Cellular reduced glutathione (GSH) levels have been identified as an essential determinant in zinc-induced cytotoxicity. However, cytotoxic effects of zinc have also been observed without depletion of GSH stores. In a previous study, the intracellular activity of GSSG reductase (GR) has come into focus (Walther et al. 2000, Biol Trace Elem Res 78:163-177). In the present paper we have tried to address this issue more deeply by inhibiting the activity of cellular GR without any appreciable decreases of cellular glutathione. In three pulmonary cell lines, GR activity was inhibited in a dose-dependent manner by the alkylating agent carmustine (BCNU), a known inhibitor of GR. Cells were pretreated with BCNU for 14 h, followed by exposure to various concentrations of zinc chloride.
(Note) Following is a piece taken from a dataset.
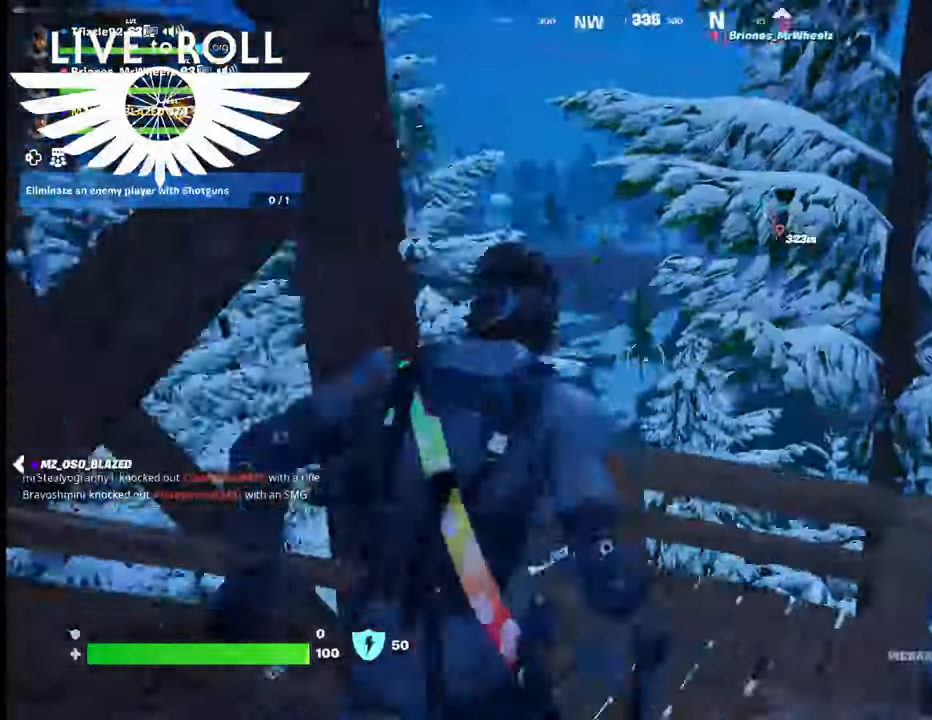
{"buttons": [], "left_stick": "up", "right_stick": "left", "events": []}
Then we determined the incorporation of radiolabelled methionine (to assess protein synthesis), and measured the GSH and oxidized glutathione (GSSG) levels. Additionally, GR activity of controls was measured. IC(50) values for zinc-induced inhibition of methionine incorporation, as well as GSH contents, was strongly correlated to the decreased GR activity. These results firmly suggest that GR is an important factor in the event chain of zinc cytotoxicity. Together with the results from our previously cited study where impaired regeneration of GSH levels were accompanied by a decrease in total cellular glutathione (GSH + GSSG) we conclude that GSSG itself is an important effector in zinc cytotoxicity.